At least 77 people were killed and more than 140 wounded by three bombings in Baghdad on Tuesday, extending the deadliest spate of attacks in the Iraqi capital so far this year and driving Shi'ite fighters into the streets to defend some areas.
Powerful cleric Moqtada al-Sadr blamed the government for failing to provide security and hundreds of militiamen loyal to him deployed in Sadr City and five other mainly Shi'ite areas where the worst of the recent violence has been centered.
Islamic State claimed a suicide bombing which killed 41 people and wounded more than 70 in the northern district of al-Shaab as well as a car bomb in nearby Sadr City that left at least 30 dead and 57 wounded, police and medical sources said.
Another car blew up in al-Rasheed, south of the capital, killing six and wounding 21, the sources said.
Prime Minister Haider al-Abadi ordered the arrest of the official in charge of al-Shaab's security, his office said in a statement, without giving a reason.
Attacks claimed by Islamic State in and around Baghdad last week killed more than 100 people, the highest death toll in the capital in so few days so far this year.
Security had improved in recent years as sectarian tensions waned and the city's perimeter was fortified. Islamic State, the ultra-hardline Sunni militants who control parts of northern and western Iraq, have not tried to take the capital but carry out increasingly regular suicide bombings there, hitting Shi'ite areas and government targets.

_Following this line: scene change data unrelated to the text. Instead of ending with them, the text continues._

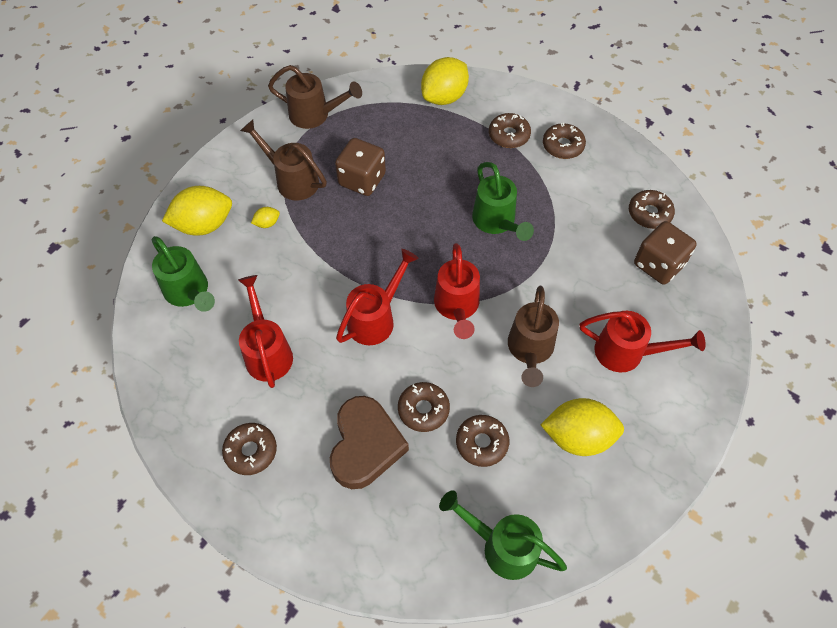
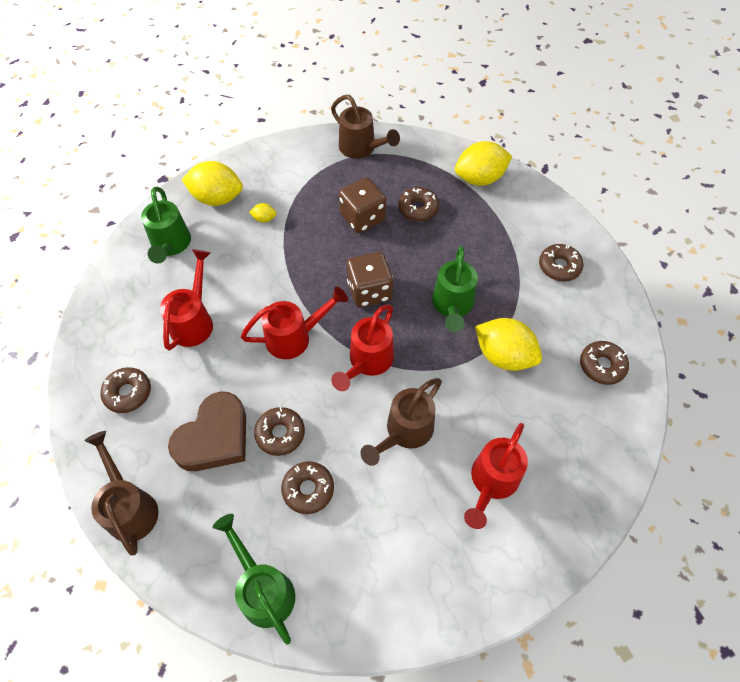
camera: 30 degrees right, 0 degrees up
brown watering can [240,120,327,201] -> brown watering can moved to [85,431,158,555]
brown donut [489,113,531,148] -> brown donut moved to [398,187,439,221]
yellow lemon [541,398,624,456] -> yellow lemon moved to [475,318,542,371]
red watering can [580,311,705,373] -> red watering can turned 75 degrees clockwise [464,423,528,529]
brown dice [634,221,697,284] -> brown dice moved to [347,252,393,307]

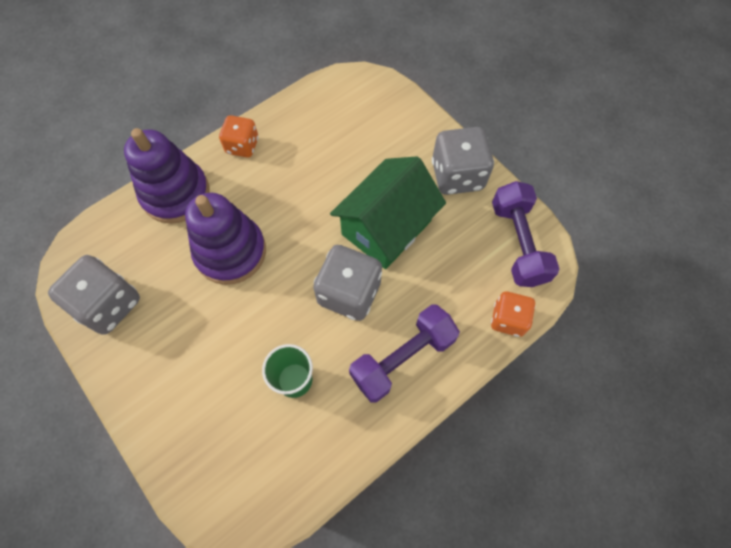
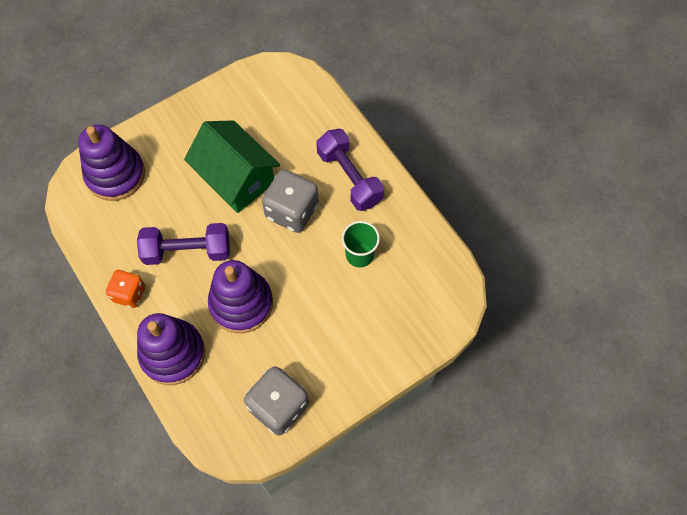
camera: 85 degrees left, 0 degrees up
grey dice [432,127,494,195] -> none
orange dice [491,292,535,337] -> none
purple dumbbell [492,181,560,287] -> purple dumbbell moved to [137,223,230,265]
none -> purple stacking toy [78,125,145,201]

With the latest death tolls, fears are growing that Baghdad could relapse into the bloodletting of a decade ago when sectarian-motivated suicide bombings killed scores of people every week and set off revenge attacks against Sunnis.
This has cranked up pressure on Abadi who is struggling to solve a political crisis or risk losing control of parts of Baghdad to Islamic State militants. Away from Baghdad, Iraq's military is waging a counter-offensive against Islamic State.
Abadi has said a political crisis in Baghdad, sparked by his attempt to reshuffle the cabinet in a drive to tackle graft, is hampering the fight against Islamic State and creating space for more insurgent attacks on the civilian population.
The bombings also risk adding a dangerous new element to a power struggle within Iraq's Shi'ite majority, which has intensified in recent weeks as the attempts to form a new government flounder.
In a statement, Sadr called the bombings "the clearest evidence that your government has become incapable of protecting you and providing you with security."
Camouflaged fighters from his Peace Brigades deployed throughout Sadr City, riding in pickups mounted with machine guns, preventing any cars from stopping and controlling key intersections.
A Reuters witness said they heavily outnumbered government security forces, which maintained a presence only at the main entrances to the neighborhoods.
Sadr's fighters set up tents outside markets where women were searching female shoppers after initial investigations revealed that the bomber in al-Shaab was a woman.
A spokesman for the Baghdad Operations Command told state television the attacker in al-Shaab had detonated an explosives-filled vest along with a planted bomb.
Police sources said they had defused another car bomb near a popular restaurant in Sadr City. Sadr's fighters also apprehended a suicide bomber in a crowded market there, but refused to hand him over to the security forces, according to militia and police sources.
Islamic State said in a statement distributed online by supporters that one of its fighters had targeted Shi'ite militiamen with hand grenades and a suicide vest.
It said separately that another fighter had detonated a car bomb amid Shi'ite fighters in Sadr City. There was no immediate claim of responsibility for the third bombing.
Violence coupled with the combination of local and official patrols also persists elsewhere in Iraq, where IS continues to operate. The Christian Science Monitor in March reported that, "While US-backed Iraqi security forces have taken back territory from IS, the group remains a threat across northern and western provinces," where "Iraq’s tribal system still carries more weight than government laws or even the judicial system. Tribes have played a crucial role in the battle against IS – and Al Qaeda before it."